Kongrede verdiği sözleri tutmadı diye Başkan Recep Bölükbaşı‘na kızıp, acısını Sağlam’dan çıkarmak haksızlık…
*
Futboldaki vefasızlığın siyasetinkinden farksız olduğunu söyleyen o siyasetçi dosta takıldım:
“Sizler ne zaman anlıyorsunuz, siyasette vefa olmadığını?”
Gülerek verdi cevabını:
“Seçim dönemleri, aday listeleri açıklandığında, partiye yıllarca emeği geçmiş isimlerin kadro dışı kaldığını görünce!”
Güle güle Semih Abi!
Dün, Ulucami’nin avlusunu dolduran sevenleriyle helalleşti…
Sonbahar yağmurlarıyla sonsuzluğa uğurlandı Semih Pala ve eşi…
Cenaze töreninde karşılaştığımız AK Partili Ali Molla Salih anlattı…
Semih Abi, bayramda tatil yaptığı otelin bahçesindeki çiçeklerin yakın plan fotoğraflarını çekip WhatsApp’tan atmış, altına da Mevlana’dan özlü bir söz ekleyerek…
Bayramın son günü sabah görmüş fotoları Ali Molla, hemen aramış, nerede olduğu sormuş…
Sesi neşeli ve gür geliyormuş Pala‘nın, “Antalya’dan Bursa’ya dönüşe geçtim, yoldayım, şu an vites değiştiriyorum!” demiş…
Nur içinde yat Semih Abi…
Cennetteki çiçeklerin fotoğraflarını da çek bol bol!
Güvendiğimiz dağlar!
Uluslararası bir araştırma şirketi 60 ülkede 61 bin üzerinde kişiyle görüşerek gerçekleştirdiği “Kime güveniyoruz?” araştırmasının Türkiye sonuçları ilginç…
En güvenilen meslek sahipleri sıralamasında, ilk sırada öğretmenler çıkmasına sevindim…
İkinci sırada, sağlık çalışanları…
Üç ve dörtte, asker ve polis yer almış…
Güvende sorun yok da, ‘güvenilmeyenler’ bölümünde sıkıntı var!

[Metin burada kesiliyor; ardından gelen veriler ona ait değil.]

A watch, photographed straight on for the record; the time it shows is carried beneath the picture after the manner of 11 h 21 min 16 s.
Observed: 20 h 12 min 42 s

İlk sırayı politikacılar yine kimselere kaptırmamışlar!
Seçim üstü iyi olmadı bu başarı!
İkinci sırada yargıçların, üçüncü sırada din adamlarının çıkması düşündürücü!
Dörtte bankacıların, beşte de gazeteciler çıkmasına ise hiç şaşırmadım!